I went for the turquoise and pink mono-ski the other one was purple and yellow, seemingly reinforcing our choice of attire. We headed for the lifts. Rather predictably we opted for the British approach to exploring which is to muddle through, invent and learn in the field. Our first challenge was the chairlift. I won’t waste your time with faux suspense at the outcome at the end of the lift. Let us just say there were people sat on a stationary lift wondering if this was the day they would be rescued.
Finally we were clipped in, we stood up and pushed off. We weren’t expecting immediate success nor were we expecting it take 2 hours to get down a slope that would normally take us 5 minutes to ride down. There is no forgives on a mono that you get on two skis and the motion of planting poles is crucial to success leaving me endlessly muddled in my attempt and on the floor after most turns. My biggest mistake was trying to use my poles to push off to make the turns. This did aide my speed down the hill, however that was with my back lying on the ski, feet still clipped in, head pointing down, with poles and head gear liberally distributed down the slope.

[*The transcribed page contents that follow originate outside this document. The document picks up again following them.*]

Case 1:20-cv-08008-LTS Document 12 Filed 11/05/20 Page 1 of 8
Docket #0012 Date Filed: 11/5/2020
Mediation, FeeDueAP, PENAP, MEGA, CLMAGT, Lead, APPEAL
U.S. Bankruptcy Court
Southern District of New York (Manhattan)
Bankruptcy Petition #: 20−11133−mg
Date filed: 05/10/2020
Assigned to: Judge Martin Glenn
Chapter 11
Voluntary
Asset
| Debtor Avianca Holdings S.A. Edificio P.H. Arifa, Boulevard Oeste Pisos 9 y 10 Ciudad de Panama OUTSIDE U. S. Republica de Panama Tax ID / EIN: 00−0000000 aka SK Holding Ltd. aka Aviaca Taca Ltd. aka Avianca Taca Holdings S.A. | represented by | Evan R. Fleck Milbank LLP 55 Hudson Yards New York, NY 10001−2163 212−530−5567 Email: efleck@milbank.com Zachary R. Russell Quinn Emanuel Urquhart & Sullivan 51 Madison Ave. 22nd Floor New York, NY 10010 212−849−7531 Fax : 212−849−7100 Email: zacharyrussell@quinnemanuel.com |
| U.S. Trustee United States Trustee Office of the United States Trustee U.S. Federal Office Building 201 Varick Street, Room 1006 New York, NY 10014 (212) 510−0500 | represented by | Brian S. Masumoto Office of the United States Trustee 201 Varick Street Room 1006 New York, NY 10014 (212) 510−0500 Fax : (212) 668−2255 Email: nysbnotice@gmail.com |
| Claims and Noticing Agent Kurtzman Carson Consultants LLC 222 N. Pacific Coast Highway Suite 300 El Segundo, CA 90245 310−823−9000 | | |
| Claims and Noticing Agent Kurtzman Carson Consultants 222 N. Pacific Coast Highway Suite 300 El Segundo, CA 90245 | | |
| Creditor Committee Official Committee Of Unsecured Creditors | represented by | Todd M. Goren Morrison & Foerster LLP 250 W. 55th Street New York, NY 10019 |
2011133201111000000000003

My second mistake was telling people we were going to attempt this and choosing a run than pretty much had a lift running over it the whole length. Normally I am the one sat on a chairlift laughing at the misfortune of others, today I was being laughed at, commented on and on occasions applauded but with irony. My friend feared no better than me I am pleased to report. Possibly my third mistake was not giving up after the first run, through the course of the day my technique didn’t really improve and my biggest success was probably linking 10 turns before confusion ultimately got the better of me.
At the end of the day we felt a bit sore, quite demoralised and no better at mono-skiing. I can thoroughly recommend this as a minority sport that you don’t need to try.